> _Travail demandé_: Recopiez sans rien changer le passage du texte sur les déchets plastiques au Cameroun qui s'ouvre sur les mots contenant « Les chiffres donnent » et se termine par « textes censés l’enrayer. ».
━━━ Extrait du document
Les chiffres donnent le vertige. Chaque jour, près de 1 300 tonnes de déchets plastiques sont rejetées dans la nature au Cameroun. Sur ce volume, seulement 250 tonnes sont collectées chaque mois, et à peine 180 tonnes trouvent le chemin d’une valorisation réelle. Le reste finit dans les rues, les caniveaux, les cours d’eau. Un désastre environnemental et sanitaire qui dure depuis des années, malgré l’existence de textes censés l’enrayer.
UNE LOI VIEILLE DE DIX ANS QUE PERSONNE NE RESPECTE
Le cadre réglementaire existe pourtant depuis longtemps. Le 24 octobre 2012, un arrêté conjoint du ministère de l’Environnement et du Commerce a interdit la fabrication, l’importation, la détention et la commercialisation des emballages plastiques non biodégradables d’une épaisseur inférieure ou égale à 60 microns. Deux ans plus tard, en avril 2014, le gouvernement est allé plus loin en interdisant purement et simplement l’utilisation, la vente et la fabrication de ces plastiques de faible épaisseur.
━━━━━━
━━━ Données extraites
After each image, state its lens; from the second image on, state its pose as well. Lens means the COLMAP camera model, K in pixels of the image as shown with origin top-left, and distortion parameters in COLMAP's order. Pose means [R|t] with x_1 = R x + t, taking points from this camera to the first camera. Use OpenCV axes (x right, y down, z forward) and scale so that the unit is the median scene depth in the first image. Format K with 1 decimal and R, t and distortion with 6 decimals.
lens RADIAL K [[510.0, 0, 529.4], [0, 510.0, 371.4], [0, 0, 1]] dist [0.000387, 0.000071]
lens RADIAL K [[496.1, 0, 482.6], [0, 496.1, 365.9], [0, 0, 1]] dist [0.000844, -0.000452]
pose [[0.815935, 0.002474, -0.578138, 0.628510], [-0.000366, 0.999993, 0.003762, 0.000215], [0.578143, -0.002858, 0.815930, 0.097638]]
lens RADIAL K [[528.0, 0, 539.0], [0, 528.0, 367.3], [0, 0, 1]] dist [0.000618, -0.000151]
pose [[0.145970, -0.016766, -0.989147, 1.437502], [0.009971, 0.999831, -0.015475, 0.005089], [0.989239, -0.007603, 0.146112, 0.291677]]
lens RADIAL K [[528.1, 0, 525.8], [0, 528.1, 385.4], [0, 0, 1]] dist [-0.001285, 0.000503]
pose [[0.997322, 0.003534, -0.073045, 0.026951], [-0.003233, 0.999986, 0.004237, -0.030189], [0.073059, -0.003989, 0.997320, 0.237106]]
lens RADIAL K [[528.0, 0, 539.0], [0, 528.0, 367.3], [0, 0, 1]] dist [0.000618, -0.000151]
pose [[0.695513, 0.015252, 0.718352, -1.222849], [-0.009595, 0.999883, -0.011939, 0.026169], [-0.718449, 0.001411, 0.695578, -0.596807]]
━━━━━━
> _Résultat obtenu_:
Les chiffres donnent le vertige. Chaque jour, près de 1 300 tonnes de déchets plastiques sont rejetées dans la nature au Cameroun. Sur ce volume, seulement 250 tonnes sont collectées chaque mois, et à peine 180 tonnes trouvent le chemin d’une valorisation réelle. Le reste finit dans les rues, les caniveaux, les cours d’eau. Un désastre environnemental et sanitaire qui dure depuis des années, malgré l’existence de textes censés l’enrayer.